The solution uses dynamic programming to store the number of ways we can dial a number ending with each digit. Specifically, we know that each digit can be reached from one or more other digits. By repeatedly applying this knowledge, we can calculate the number of combinations leading to each digit step by step.

Here's an explanation of the flow of the algorithm:

  • We begin with a list f of ten elements, each initialized to 1. This array represents the count of ways to reach every digit from 0 to 9 with zero knight moves (the starting position).

  • For each move from the second (index 1) to the nth, we prepare a temporary array t, also with ten elements initialized to 0. This array will hold the number of ways to reach each digit after the current move.

  • We iterate over all digits in f and update t based on the possible knight moves. For example, t[0] is the sum of the ways to arrive at 4 and 6 from f, because a knight move can get you from 4 or 6 to 0.

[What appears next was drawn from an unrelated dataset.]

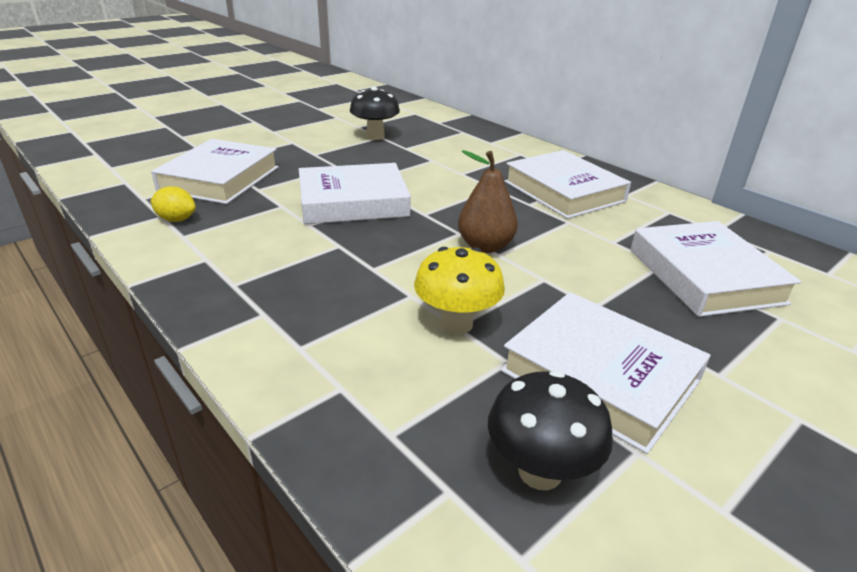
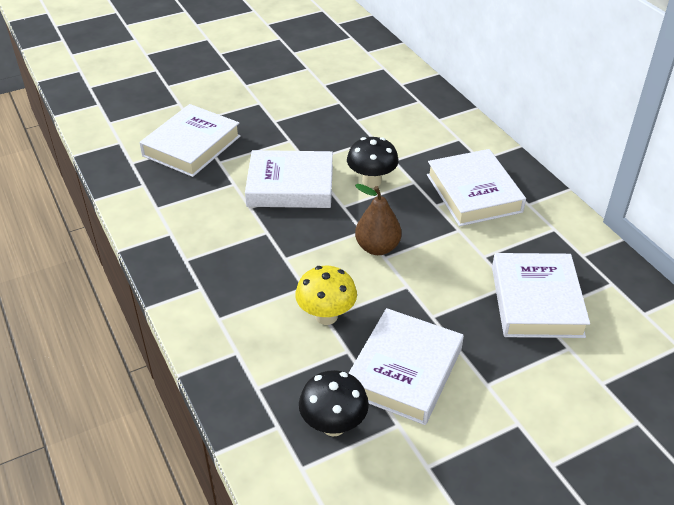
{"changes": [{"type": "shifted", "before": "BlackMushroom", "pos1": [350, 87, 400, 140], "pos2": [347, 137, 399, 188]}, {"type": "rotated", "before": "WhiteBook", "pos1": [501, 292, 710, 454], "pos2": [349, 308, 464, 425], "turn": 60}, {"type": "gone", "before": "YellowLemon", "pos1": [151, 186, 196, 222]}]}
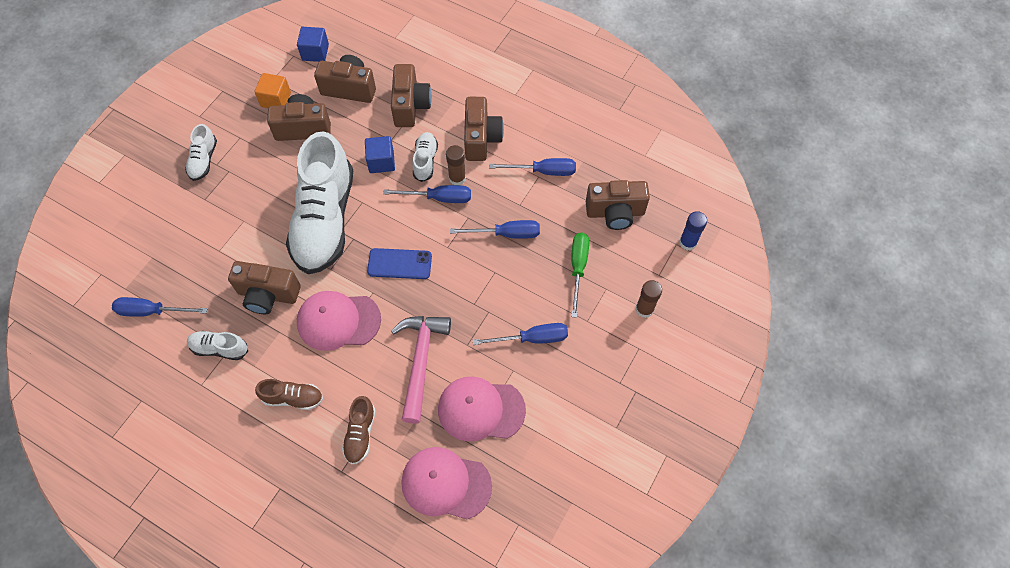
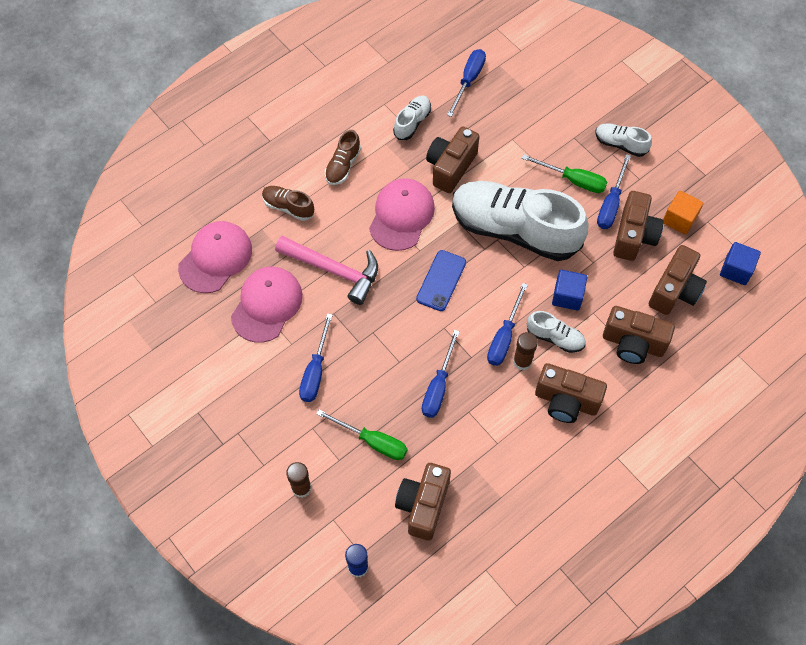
{"changes": [{"type": "new", "after": "GreenScrewdriver", "pos2": [522, 154, 607, 193]}, {"type": "shifted", "before": "BlueScrewdriver", "pos1": [489, 158, 576, 176], "pos2": [597, 154, 631, 229]}]}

  • The connections based on the keypad layout and knight moves are hardcoded in this logic:

    1t[0] = f[4] + f[6]
    2t[1] = f[6] + f[8]
    3t[2] = f[7] + f[9]
    4t[3] = f[4] + f[8]
    5t[4] = f[0] + f[3] + f[9]
    6t[6] = f[0] + f[1] + f[7]
    7t[7] = f[2] + f[6]
    8t[8] = f[1] + f[3]
    9t[9] = f[2] + f[4]

    Notice that t[5] is missing because the key 5 is not reachable by the knight from any other key.

  • After updating t, we assign its values to f, and then we reuse f in the next iteration for subsequent moves.

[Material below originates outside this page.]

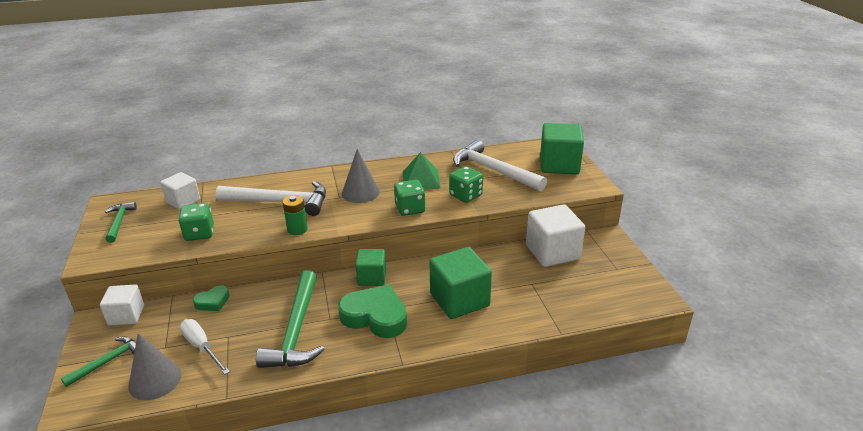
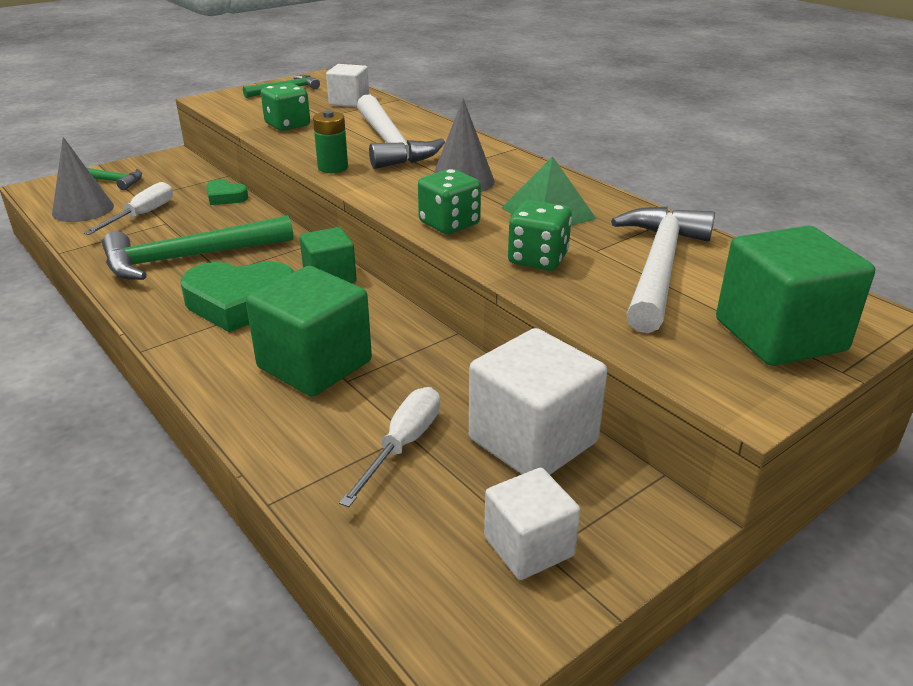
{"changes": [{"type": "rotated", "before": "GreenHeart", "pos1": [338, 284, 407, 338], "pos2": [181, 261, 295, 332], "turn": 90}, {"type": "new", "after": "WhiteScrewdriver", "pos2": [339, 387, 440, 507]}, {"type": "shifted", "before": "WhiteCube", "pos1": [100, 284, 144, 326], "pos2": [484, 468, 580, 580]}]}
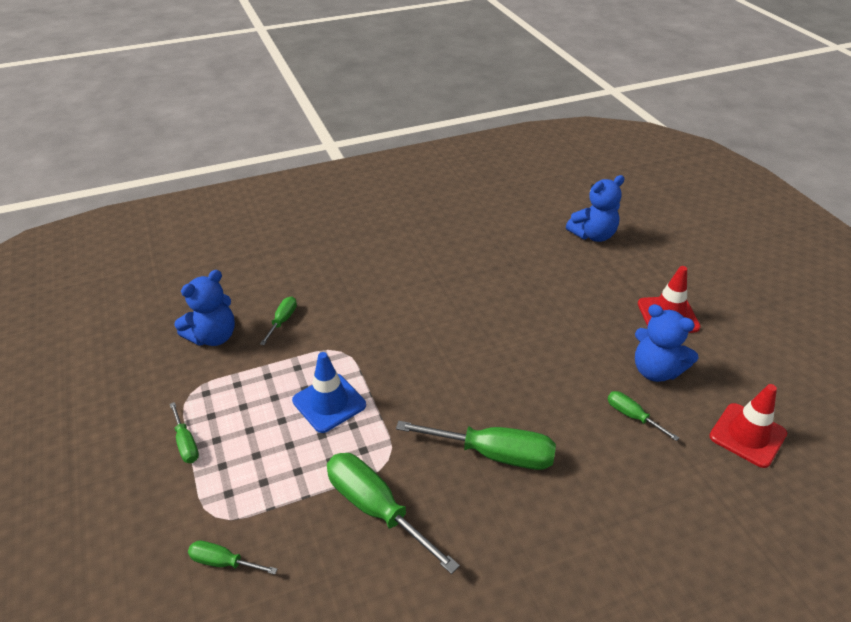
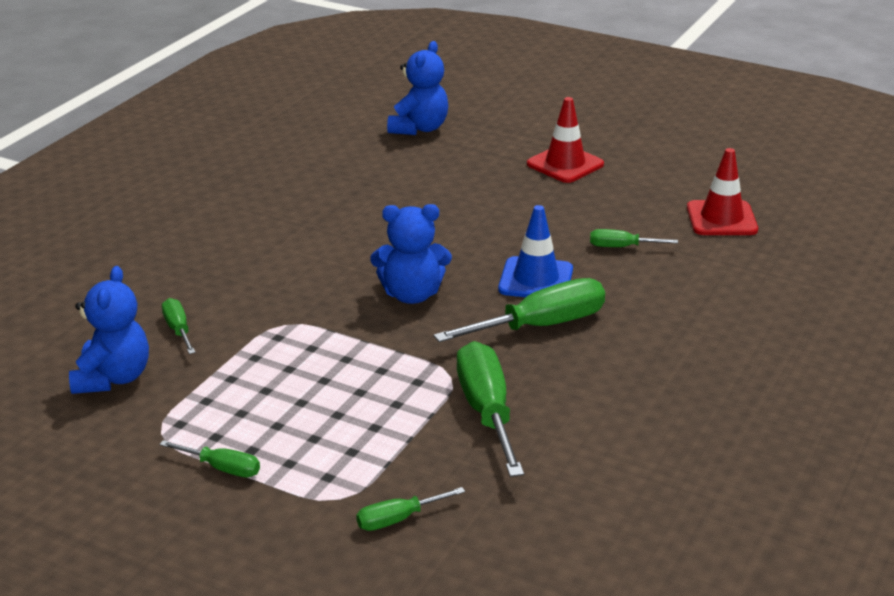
{"changes": [{"type": "shifted", "before": "BlueTeddyBear", "pos1": [635, 304, 699, 382], "pos2": [370, 204, 452, 304]}, {"type": "rotated", "before": "GreenScrewdriver", "pos1": [327, 453, 460, 574], "pos2": [457, 341, 524, 477], "turn": 75}, {"type": "shifted", "before": "BlueTrafficCone", "pos1": [292, 352, 366, 433], "pos2": [498, 205, 573, 297]}]}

  • After all iterations (n-1 moves), we sum up the numbers in t, which by now contains the count of ways to finish dialing a number with a final move to each digit.

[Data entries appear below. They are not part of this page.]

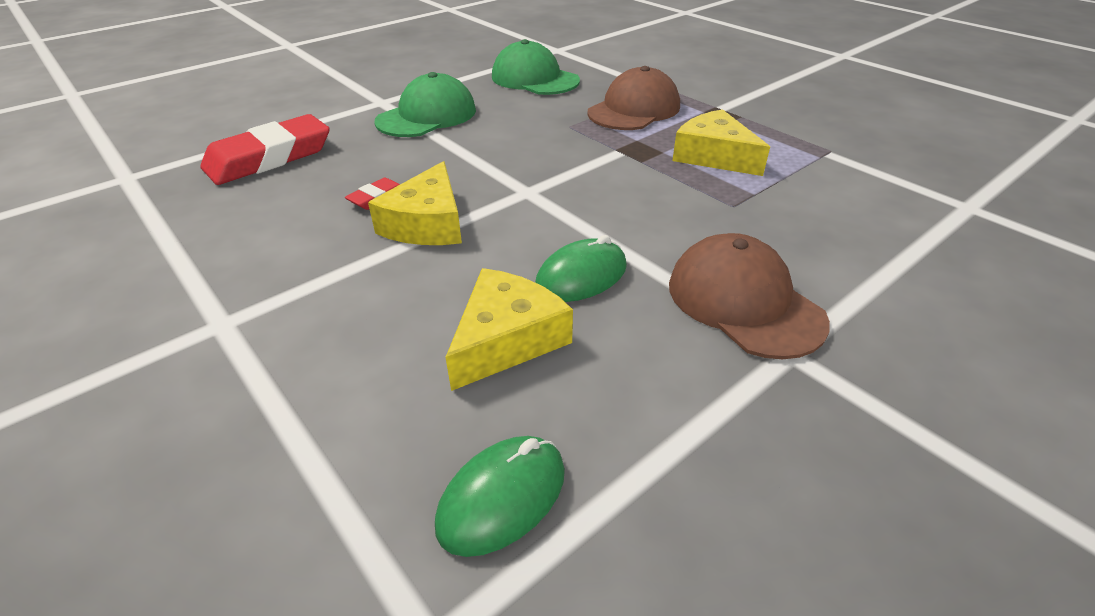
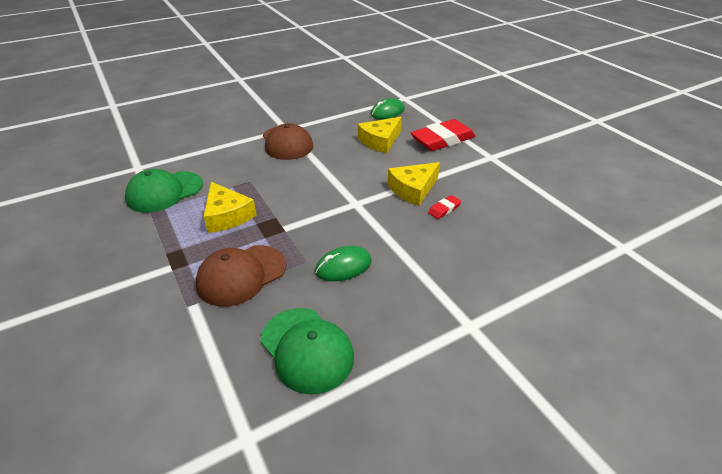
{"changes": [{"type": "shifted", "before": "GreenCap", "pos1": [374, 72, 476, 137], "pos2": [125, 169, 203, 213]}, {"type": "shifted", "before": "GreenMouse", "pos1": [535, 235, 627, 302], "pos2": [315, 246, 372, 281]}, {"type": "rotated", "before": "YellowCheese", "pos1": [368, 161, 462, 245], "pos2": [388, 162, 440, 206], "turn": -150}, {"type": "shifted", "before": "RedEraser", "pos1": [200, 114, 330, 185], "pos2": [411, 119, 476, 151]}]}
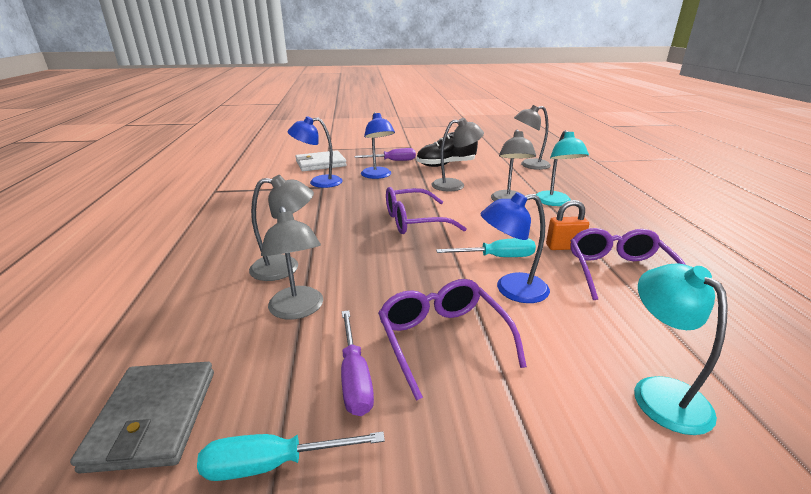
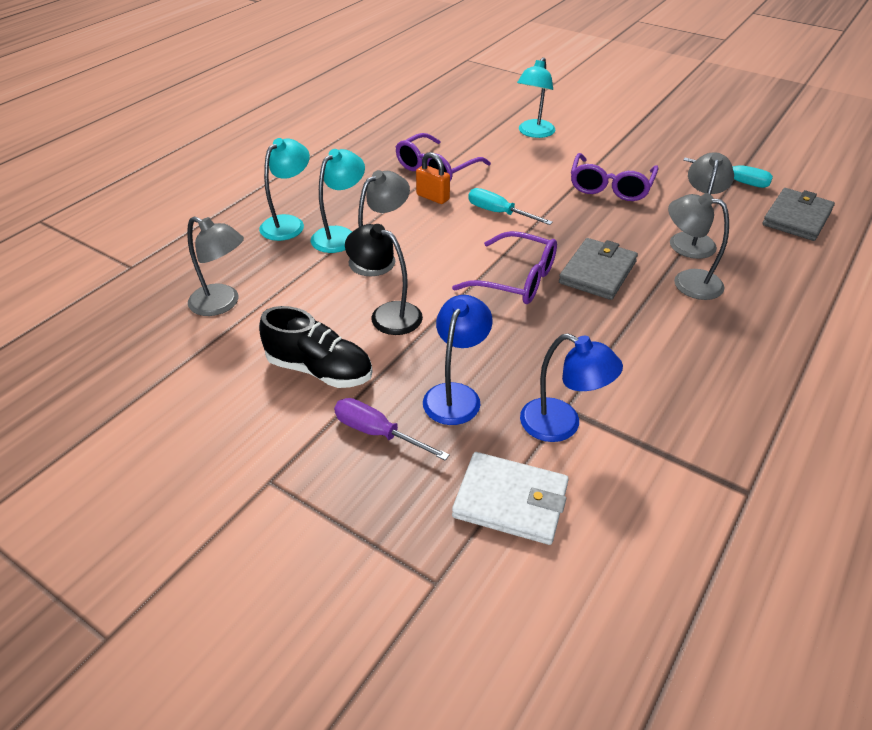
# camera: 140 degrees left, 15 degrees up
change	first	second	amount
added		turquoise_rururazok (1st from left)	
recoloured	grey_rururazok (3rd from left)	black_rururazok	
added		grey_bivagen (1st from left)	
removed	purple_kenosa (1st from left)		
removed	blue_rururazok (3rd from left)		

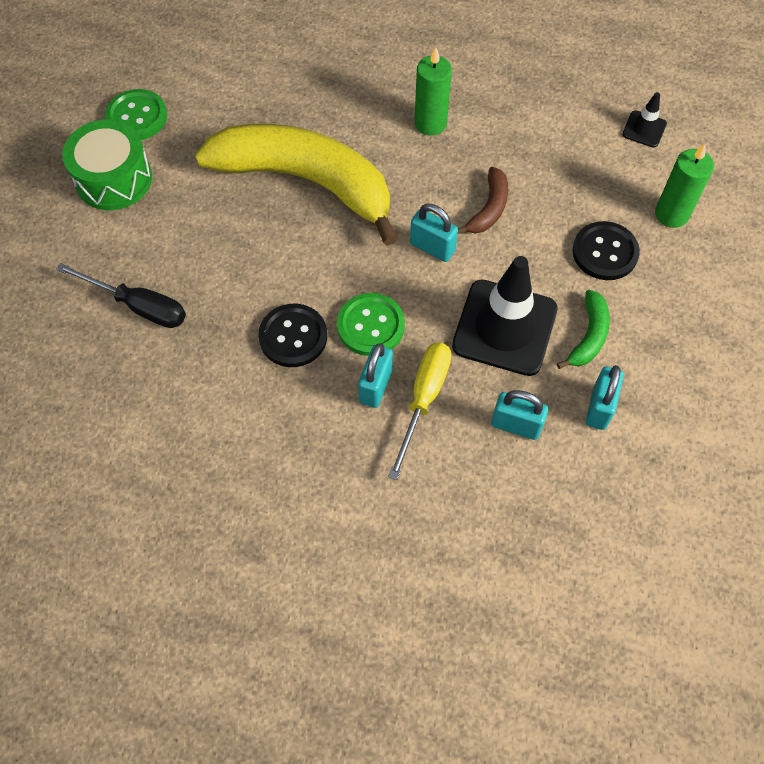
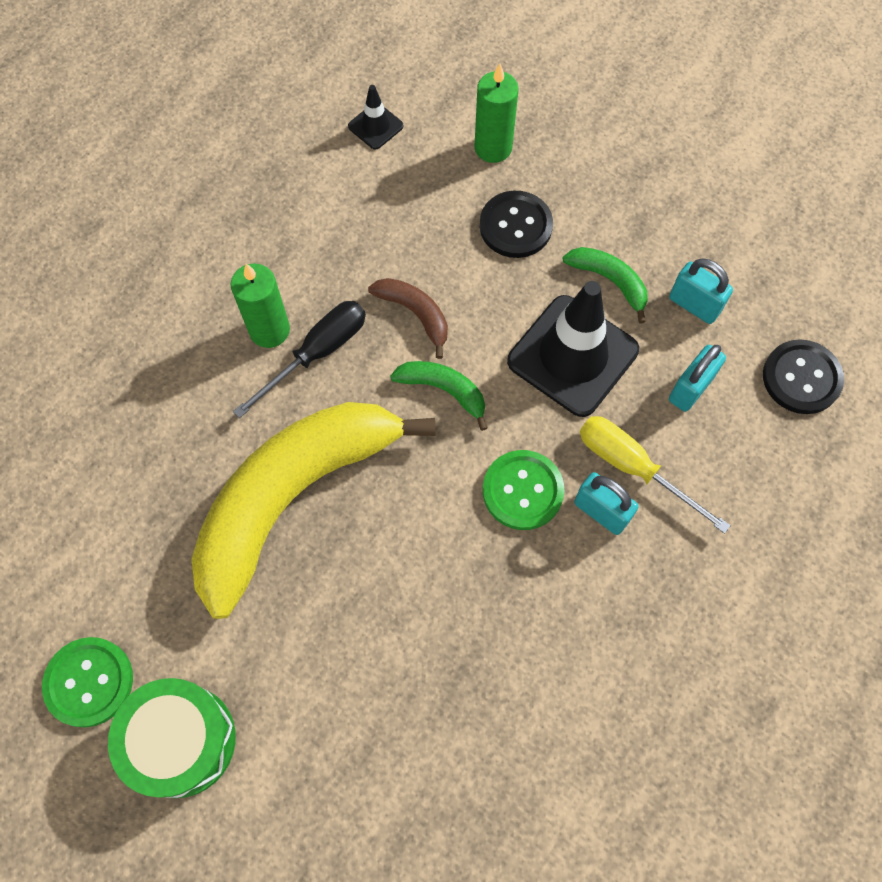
# camera: 70 degrees left, 5 degrees up
change	first	second	amount
moved	black_kenosa		
replaced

  • We take the sum modulo 10**9 + 7 to ensure the final result fits within the integer range specified in the problem.

This algorithm employs dynamic programming to efficiently compute the possible number sequences, keeping only the counts of sequences ending in each digit rather than maintaining a list of all sequences. This dramatically reduces the space and time complexity of the solution, allowing it to work for large values of n.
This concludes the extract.